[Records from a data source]
== == ==
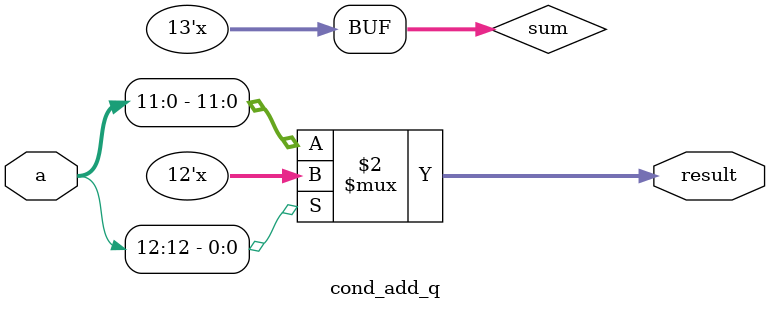
<source format=v>

module cond_add_q (
    input  wire [12:0] a,       // 13-bit unsigned subtraction result; bit[12] = borrow
    output wire [11:0] result   // [0, 3328]
);

`include "kyber_pkg.vh"

    wire [12:0] sum;

    assign sum    = {1'b0, a[11:0]} + {1'b0, KYBER_Q[11:0]};
    assign result = a[12] ? sum[11:0] : a[11:0];

endmodule

</source>
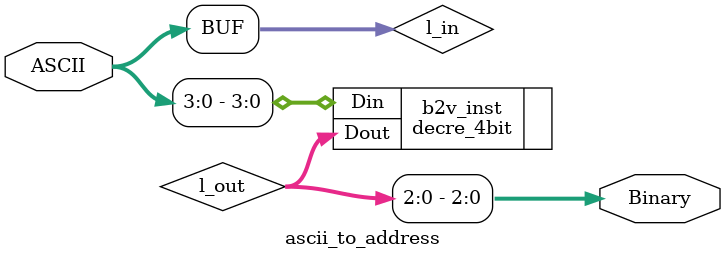
<source format=v>


module ascii_to_address(
	ASCII,
	Binary
);


input wire	[7:0] ASCII;
output wire	[2:0] Binary;

wire	[7:0] l_in;
wire	[3:0] l_out;





decre_4bit	b2v_inst(
	.Din(l_in[3:0]),
	.Dout(l_out));

assign	Binary[2:0] = l_out[2:0];
assign	l_in = ASCII;

endmodule

</source>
== == ==
Work to be completed: Print the data word for word and omit the pictures.

Solution for this problem:
<source format=v>

module cond_add_q (
    input  wire [12:0] a,       // 13-bit unsigned subtraction result; bit[12] = borrow
    output wire [11:0] result   // [0, 3328]
);

`include "kyber_pkg.vh"

    wire [12:0] sum;

    assign sum    = {1'b0, a[11:0]} + {1'b0, KYBER_Q[11:0]};
    assign result = a[12] ? sum[11:0] : a[11:0];

endmodule

</source>
<source format=v>


module ascii_to_address(
	ASCII,
	Binary
);


input wire	[7:0] ASCII;
output wire	[2:0] Binary;

wire	[7:0] l_in;
wire	[3:0] l_out;





decre_4bit	b2v_inst(
	.Din(l_in[3:0]),
	.Dout(l_out));

assign	Binary[2:0] = l_out[2:0];
assign	l_in = ASCII;

endmodule

</source>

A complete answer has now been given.